- _Exercise description_: Without the pictures, retype exactly the lines from the top of the entries below through the line that contains "negative impacts, and enhance corporate".

- _Data listing_:
• • • • • • •
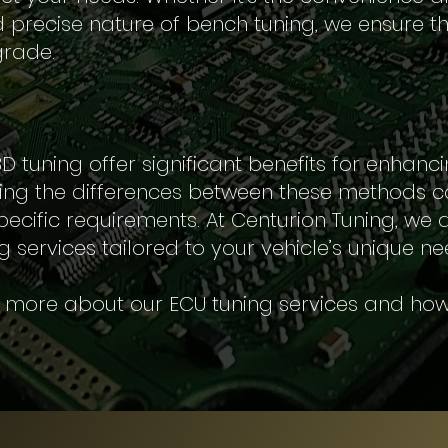
precise nature of bench tuning, we ensure th
rade.
tuning offer significant benefits for enhanci
ng the differences between these methods c
pecific requirements. At Centurion Tuning, we
g services tailored to your vehicle’s unique ne
n more about our ECU tuning services and how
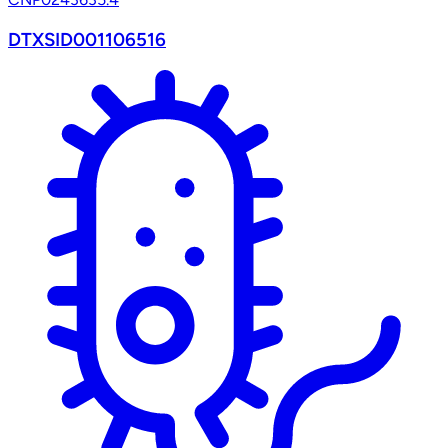
DTXSID001106516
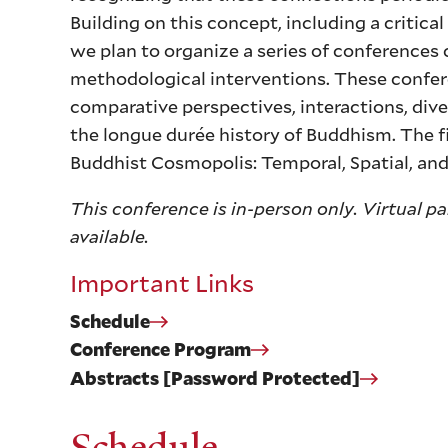
Building on this concept, including a critical
we plan to organize a series of conferences
methodological interventions. These confe
comparative perspectives, interactions, div
the longue durée history of Buddhism. The fi
Buddhist Cosmopolis: Temporal, Spatial, an
This conference is in-person only. Virtual p
available.
Important Links
Schedule
Conference Program
Abstracts [Password Protected]
Schedule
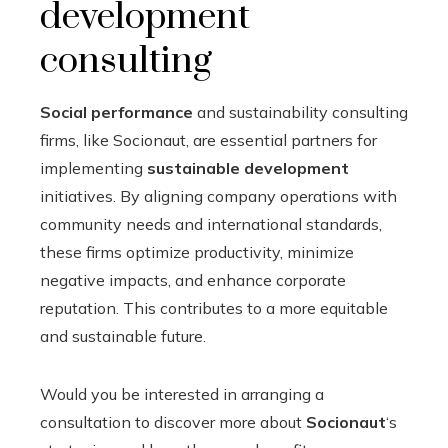
development
consulting
Social performance
and sustainability consulting
firms, like Socionaut, are essential partners for
implementing
sustainable development
initiatives. By aligning company operations with
community needs and international standards,
these firms optimize productivity, minimize
negative impacts, and enhance corporate
reputation. This contributes to a more equitable
and sustainable future.
Would you be interested in arranging a
consultation to discover more about
Socionaut
‘s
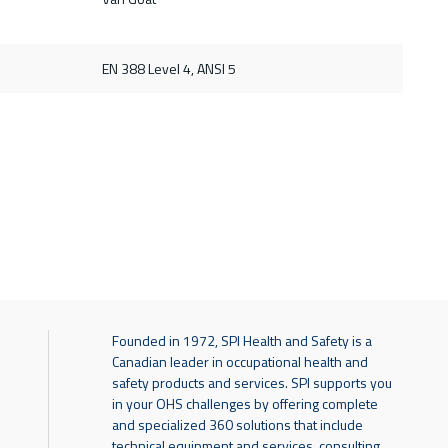
d
EN 388 Level 4, ANSI 5
Founded in 1972, SPI Health and Safety is a
Canadian leader in occupational health and
safety products and services. SPI supports you
in your OHS challenges by offering complete
and specialized 360 solutions that include
technical equipment and services, consulting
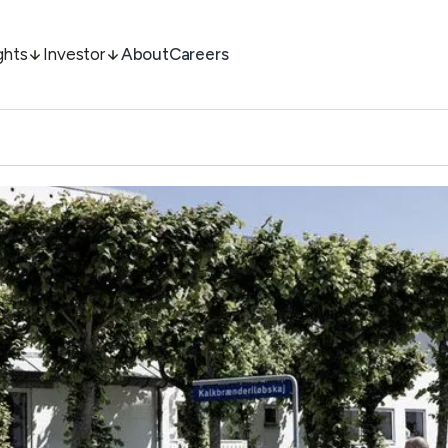
ghts
Investor
About
Careers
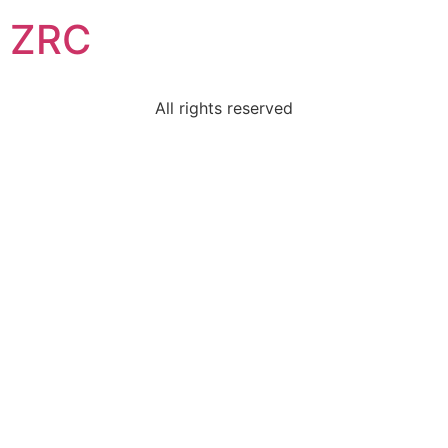
ZRC
All rights reserved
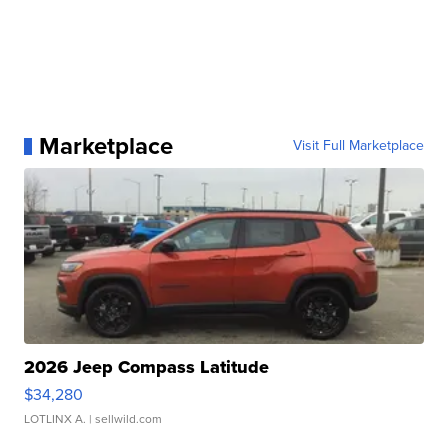
Marketplace
Visit Full Marketplace
2026 Jeep Compass Latitude
$34,280
LOTLINX A.
| sellwild.com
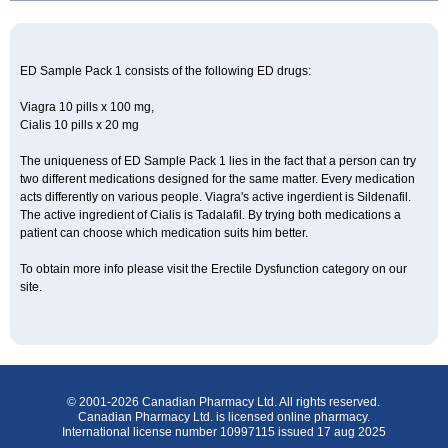
ED Sample Pack 1 consists of the following ED drugs:
Viagra 10 pills x 100 mg,
Cialis 10 pills x 20 mg
The uniqueness of ED Sample Pack 1 lies in the fact that a person can try
two different medications designed for the same matter. Every medication
acts differently on various people. Viagra's active ingerdient is Sildenafil.
The active ingredient of Cialis is Tadalafil. By trying both medications a
patient can choose which medication suits him better.
To obtain more info please visit the Erectile Dysfunction category on our
site.
© 2001-2026 Canadian Pharmacy Ltd. All rights reserved.
Canadian Pharmacy Ltd. is licensed online pharmacy.
International license number 10997115 issued 17 aug 2025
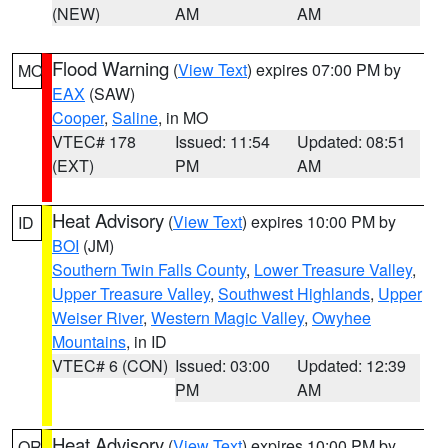
(NEW)
AM
AM
Flood Warning
(
View Text
) expires 07:00 PM by
MO
EAX
(SAW)
Cooper
,
Saline
, in MO
VTEC# 178
Issued: 11:54
Updated: 08:51
(EXT)
PM
AM
Heat Advisory
(
View Text
) expires 10:00 PM by
ID
BOI
(JM)
Southern Twin Falls County
,
Lower Treasure Valley
,
Upper Treasure Valley
,
Southwest Highlands
,
Upper
Weiser River
,
Western Magic Valley
,
Owyhee
Mountains
, in ID
VTEC# 6 (CON)
Issued: 03:00
Updated: 12:39
PM
AM
Heat Advisory
(
View Text
) expires 10:00 PM by
OR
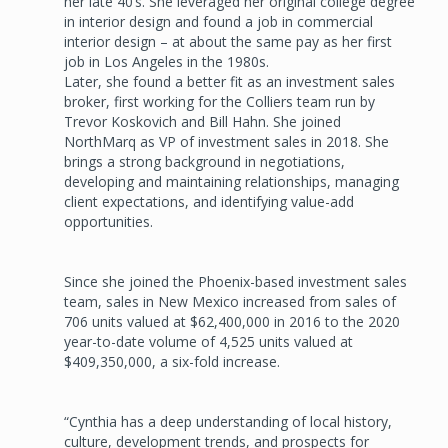
her late 40’s. She leveraged her original college degree
in interior design and found a job in commercial
interior design – at about the same pay as her first
job in Los Angeles in the 1980s.
Later, she found a better fit as an investment sales
broker, first working for the Colliers team run by
Trevor Koskovich and Bill Hahn. She joined
NorthMarq as VP of investment sales in 2018. She
brings a strong background in negotiations,
developing and maintaining relationships, managing
client expectations, and identifying value-add
opportunities.
Since she joined the Phoenix-based investment sales
team, sales in New Mexico increased from sales of
706 units valued at $62,400,000 in 2016 to the 2020
year-to-date volume of 4,525 units valued at
$409,350,000, a six-fold increase.
“Cynthia has a deep understanding of local history,
culture, development trends, and prospects for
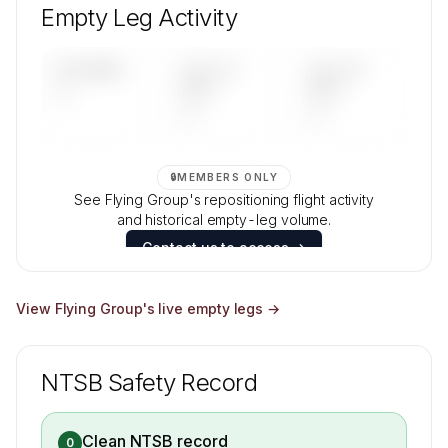
mix, and age data.
Empty Leg Activity
Contact us to access →
UPCOMING
LAST 30
LAST 90
—
DAYS
DAYS
—
—
🔒
MEMBERS ONLY
See Flying Group's repositioning flight activity
and historical empty-leg volume.
Contact us to access →
View
Flying Group
's live empty legs →
NTSB Safety Record
Clean NTSB record
0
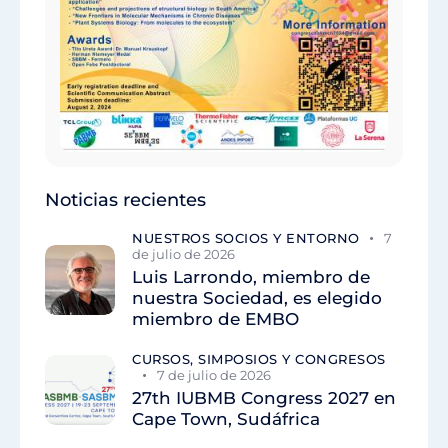
Noticias recientes
NUESTROS SOCIOS Y ENTORNO
7
de julio de 2026
Luis Larrondo, miembro de
nuestra Sociedad, es elegido
miembro de EMBO
CURSOS, SIMPOSIOS Y CONGRESOS
7 de julio de 2026
27th IUBMB Congress 2027 en
Cape Town, Sudáfrica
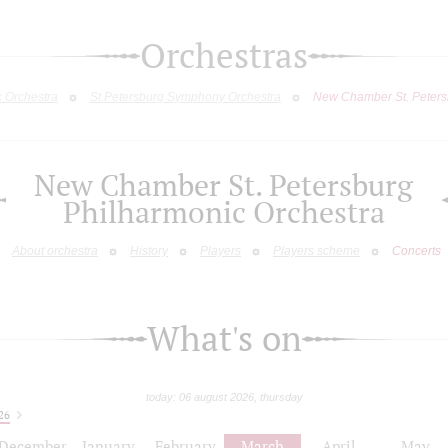
Orchestras
c Orchestra
St.Petersburg Symphony Orchestra
New Chamber St. Peters
New Chamber St. Petersburg
Philharmonic Orchestra
About orchestra
History
Players
Players scheme
Concerts
What's on
today: 06 august 2026, thursday
26
December
January
February
March
April
May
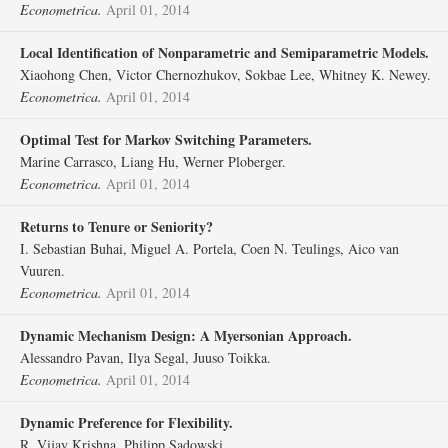
Econometrica.
April 01, 2014
Local Identification of Nonparametric and Semiparametric Models.
Xiaohong Chen, Victor Chernozhukov, Sokbae Lee, Whitney K. Newey.
Econometrica.
April 01, 2014
Optimal Test for Markov Switching Parameters.
Marine Carrasco, Liang Hu, Werner Ploberger.
Econometrica.
April 01, 2014
Returns to Tenure or Seniority?
I. Sebastian Buhai, Miguel A. Portela, Coen N. Teulings, Aico van
Vuuren.
Econometrica.
April 01, 2014
Dynamic Mechanism Design: A Myersonian Approach.
Alessandro Pavan, Ilya Segal, Juuso Toikka.
Econometrica.
April 01, 2014
Dynamic Preference for Flexibility.
R. Vijay Krishna, Philipp Sadowski.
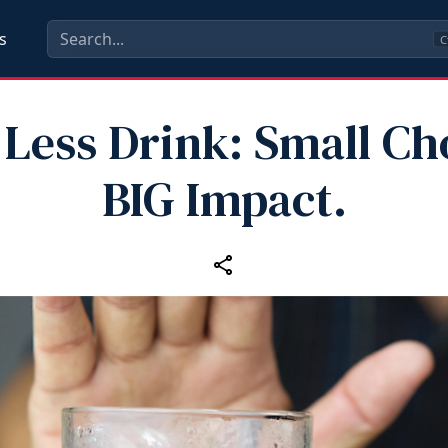
s
C
Less Drink: Small Ch
BIG Impact.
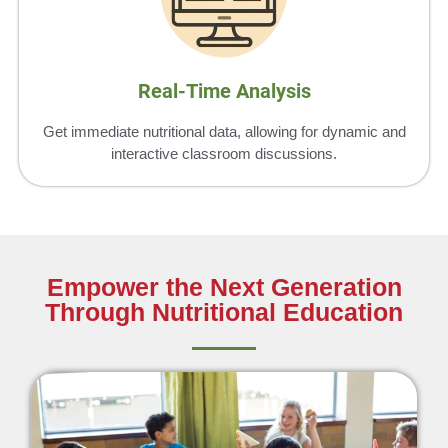
Real-Time Analysis
Get immediate nutritional data, allowing for dynamic and
interactive classroom discussions.
Empower the Next Generation
Through Nutritional Education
• • • • • • •
- _Task response_:
precise nature of bench tuning, we ensure th
rade.
tuning offer significant benefits for enhanci
ng the differences between these methods c
pecific requirements. At Centurion Tuning, we
g services tailored to your vehicle’s unique ne
n more about our ECU tuning services and how
DTXSID001106516
Building on this concept, including a critical
we plan to organize a series of conferences
methodological interventions. These confe
comparative perspectives, interactions, div
the longue durée history of Buddhism. The fi
Buddhist Cosmopolis: Temporal, Spatial, an
This conference is in-person only. Virtual p
available.
Important Links
Schedule
Conference Program
Abstracts [Password Protected]
Schedule
development
consulting
Social performance
and sustainability consulting
firms, like Socionaut, are essential partners for
implementing
sustainable development
initiatives. By aligning company operations with
community needs and international standards,
these firms optimize productivity, minimize
negative impacts, and enhance corporate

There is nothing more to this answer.